Aim
Reproduce the following article on hosting a static website in Azure Blob Storage word for word, in full.

Reading text
After the creation of a website or a web application, the question of hosting arises. Azure Blob storage is an economical and easy to set up solution that allows you to store any type of static website. By static, I mean any application that consists of HTML, CSS, JS, images, etc... Angular applications are therefore part of it!
Throughout this article I will assume that you have a Microsoft Azure subscription, if you don't, you can get started for free by going to: https://azure.microsoft.com/free
Azure Blob Storage overview
Azure Blob Storage is the solution offered by Microsoft in its Azure global offering to store binaries in the cloud in an unstructured form. Only a virtual folder tree can be set up to organize the files stored there. For those to whom this speaks, this is the equivalent of Amazon S3.
Blob storage is part of a larger set of services, grouped under the name "Azure Storage Account" in which you have access to Table Storage (a very simple NoSQL basic service, doomed to be replaced by CosmosDB), Azure Files (allowing SMB type file sharing) and Azure Queue Storage (a queuing system also very easy to use).
Basically, Azure Blob Storage is not intended to host websites but via a specific configuration provided and supported by Microsoft that we will see together, it is possible to activate this feature very simply and to map a custom domain to it. to access.
Enabling content distribution in Azure Blob Storage
Creation of the blob storage
From the azure portal (portal.azure.com), you will need a new resource "Storage account" as explained above.
You will then have to enter the following information to create the storage account:
- Resource Group: The resource group in which to store the storage account that will be created. As a reminder, a resource group is used to bring together resources which have the same life cycle (creation / update / deletion).
- Storage account name: The name of your storage account. Must only contain lowercase letters or numbers and must be globally unique in Azure as a DNS will be created from this name.

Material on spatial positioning

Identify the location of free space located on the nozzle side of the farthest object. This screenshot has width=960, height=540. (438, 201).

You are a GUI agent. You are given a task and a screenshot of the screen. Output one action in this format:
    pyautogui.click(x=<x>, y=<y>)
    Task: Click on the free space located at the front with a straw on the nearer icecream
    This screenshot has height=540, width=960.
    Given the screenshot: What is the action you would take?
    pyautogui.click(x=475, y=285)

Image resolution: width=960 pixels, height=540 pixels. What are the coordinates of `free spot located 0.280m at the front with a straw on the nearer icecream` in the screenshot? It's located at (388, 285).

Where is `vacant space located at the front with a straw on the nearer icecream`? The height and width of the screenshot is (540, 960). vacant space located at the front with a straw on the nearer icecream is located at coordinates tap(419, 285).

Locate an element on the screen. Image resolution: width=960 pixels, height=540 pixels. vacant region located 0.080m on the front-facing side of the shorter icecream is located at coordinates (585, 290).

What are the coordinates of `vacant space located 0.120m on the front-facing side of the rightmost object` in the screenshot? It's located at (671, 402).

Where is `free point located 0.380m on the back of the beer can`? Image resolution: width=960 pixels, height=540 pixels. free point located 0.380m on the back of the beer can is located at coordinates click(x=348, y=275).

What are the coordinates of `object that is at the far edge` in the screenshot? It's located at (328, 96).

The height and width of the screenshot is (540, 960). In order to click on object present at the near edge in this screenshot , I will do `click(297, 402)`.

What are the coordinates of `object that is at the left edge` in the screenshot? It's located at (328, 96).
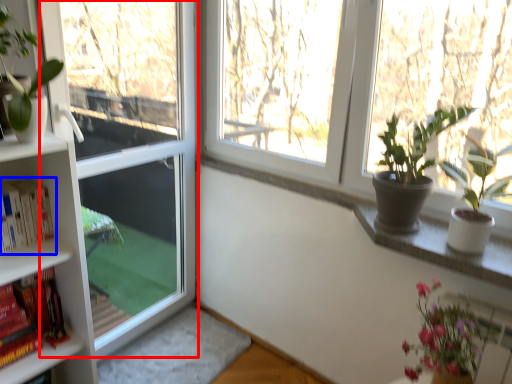
Question: Which object appears farthest to the camera in this image, screen door (highlighted by a red box) or book (highlighted by a blue box)?

Choices:
 (A) screen door
 (B) book

Answer: (A)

Task result
After the creation of a website or a web application, the question of hosting arises. Azure Blob storage is an economical and easy to set up solution that allows you to store any type of static website. By static, I mean any application that consists of HTML, CSS, JS, images, etc... Angular applications are therefore part of it!
Throughout this article I will assume that you have a Microsoft Azure subscription, if you don't, you can get started for free by going to: https://azure.microsoft.com/free
Azure Blob Storage overview
Azure Blob Storage is the solution offered by Microsoft in its Azure global offering to store binaries in the cloud in an unstructured form. Only a virtual folder tree can be set up to organize the files stored there. For those to whom this speaks, this is the equivalent of Amazon S3.
Blob storage is part of a larger set of services, grouped under the name "Azure Storage Account" in which you have access to Table Storage (a very simple NoSQL basic service, doomed to be replaced by CosmosDB), Azure Files (allowing SMB type file sharing) and Azure Queue Storage (a queuing system also very easy to use).
Basically, Azure Blob Storage is not intended to host websites but via a specific configuration provided and supported by Microsoft that we will see together, it is possible to activate this feature very simply and to map a custom domain to it. to access.
Enabling content distribution in Azure Blob Storage
Creation of the blob storage
From the azure portal (portal.azure.com), you will need a new resource "Storage account" as explained above.
You will then have to enter the following information to create the storage account:
- Resource Group: The resource group in which to store the storage account that will be created. As a reminder, a resource group is used to bring together resources which have the same life cycle (creation / update / deletion).
- Storage account name: The name of your storage account. Must only contain lowercase letters or numbers and must be globally unique in Azure as a DNS will be created from this name.